Kernel MI Estimation

Kernel MI Estimation#

Mutual Information (MI) quantifies the information shared between two random variables \(X\) and \(Y\). For our purpose, let us write the expression of MI in between the two times series \(X_t\) and \(Y_t\) as:

\[ I(X_{t}; Y_t) = \sum_{x_{t}, y_t} p(x_{t}, y_t) \log \frac{p(x_{t}, y_t)}{p(x_{t}) p(y_t)} \]

where

\(p(x_t,y_t)\) is the joint probability distribution (probability density function, pdf),
\(p(x_t)\) and \(p(y_t)\) are the marginal probabilities (pdf) of \(X_t\) and \(Y_t\).
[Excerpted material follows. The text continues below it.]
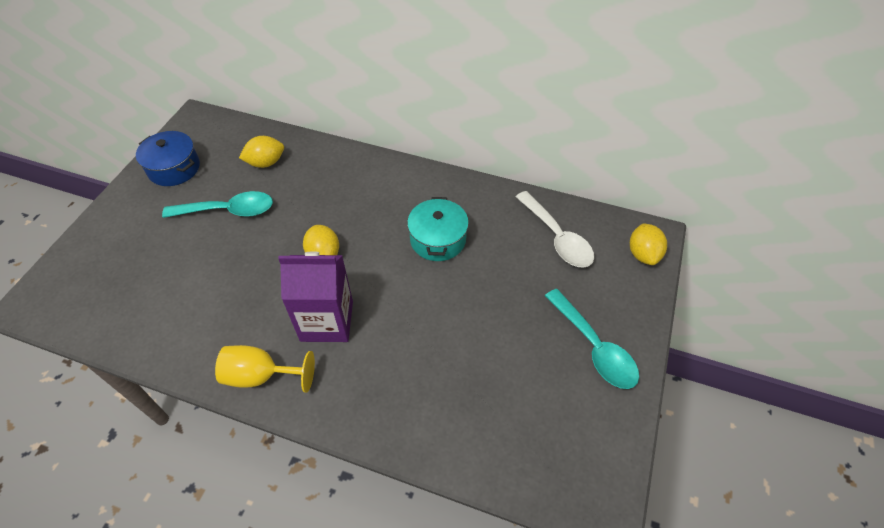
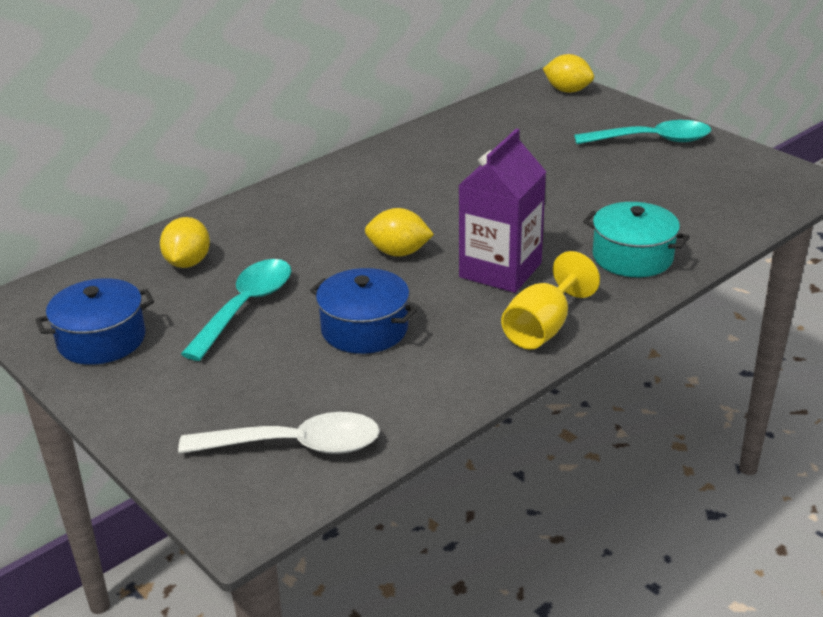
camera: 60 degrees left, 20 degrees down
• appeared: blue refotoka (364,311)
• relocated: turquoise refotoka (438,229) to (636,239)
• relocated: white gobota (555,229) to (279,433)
Kernel MI estimation estimates the required probability density function (pdf) via kernel density estimation (KDE). KDE estimates density at a reference point by weighting all samples based on their distance from it, using a kernel function \((K)\) [Sil86]. For more detail on pdf estimation and available kernel functions check the Kernel Entropy Estimation section.

Note

This package offers two different kernel functions: box kernel and gaussian kernel.
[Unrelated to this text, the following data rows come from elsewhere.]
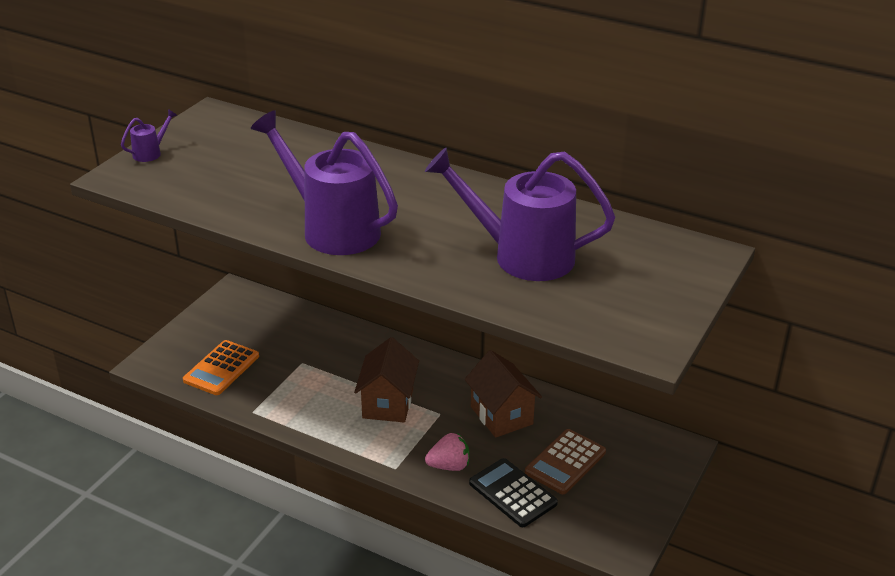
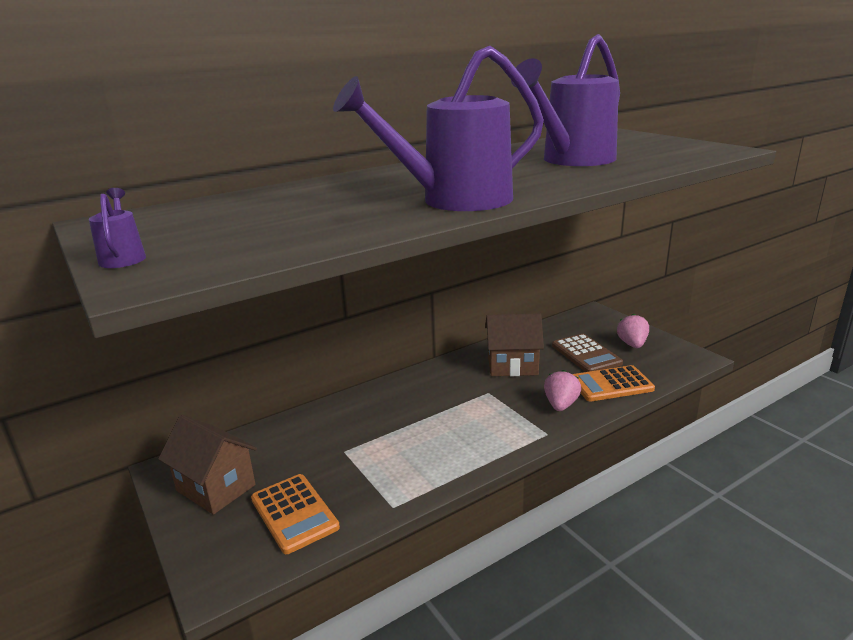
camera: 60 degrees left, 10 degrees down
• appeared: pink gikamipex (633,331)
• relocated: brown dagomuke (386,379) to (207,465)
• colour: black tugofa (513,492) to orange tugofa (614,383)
To demonstrate this MI, we generate a multivariate Gaussian distribution with two dimensions. The data is centred around the origin and has a correlation coefficient of \(\rho = 0.5\). For Gaussian random variables, we know the analytical MI is given by:

\[ I(X; Y) = -\frac{1}{2} \log(1 - \rho^2) \]

where \(\rho\) is the Pearson correlation coefficient between \(X\) and \(Y\). We then compare this analytical value with the estimated MI using infomeasure.

import infomeasure as im
import numpy as np
rng = np.random.default_rng(692475)

rho = 0.5
data = rng.multivariate_normal([0, 0], [[1, rho], [rho, 1]], size=1000)
x, y = data[:, 0], data[:, 1]

(im.mutual_information(x, y, approach="kernel", kernel="box", bandwidth=0.7),
 -0.5 * np.log(1 - rho**2))  # analytical value

(np.float64(0.15323787569628855), np.float64(0.14384103622589045))

And with the gaussian kernel:

im.mutual_information(x, y, approach="kernel", kernel="gaussian", bandwidth=0.7)

np.float64(0.1375404868845938)

Introducing the offset:

im.mutual_information(x, y, approach="kernel", kernel="box", bandwidth=0.7, offset=1)

np.float64(0.030461144450243716)

The MI decreases greatly because the offset unmatched the pairs of the generated data.

For three or more variables, add them as positional parameters.

data = rng.multivariate_normal([0, 0, 0], [[1, rho, 0], [rho, 1, 0], [0, 0, 1]], size=1000)
data_x, data_y, data_z = data[:, 0], data[:, 1], data[:, 2]
im.mutual_information(data_x, data_y, data_z, approach="kernel", kernel="box", bandwidth=0.7)

np.float64(0.30339705617874163)

Local Mutual Information and Hypothesis testing need an estimator instance.

est = im.estimator(data_x, data_y, measure="mi", approach="kernel",
    kernel="gaussian", bandwidth=0.7)
stat_test = est.statistical_test(n_tests=50, method="permutation_test")
est.local_vals(), stat_test.p_value, stat_test.t_score, stat_test.confidence_interval(90), stat_test.percentile(50)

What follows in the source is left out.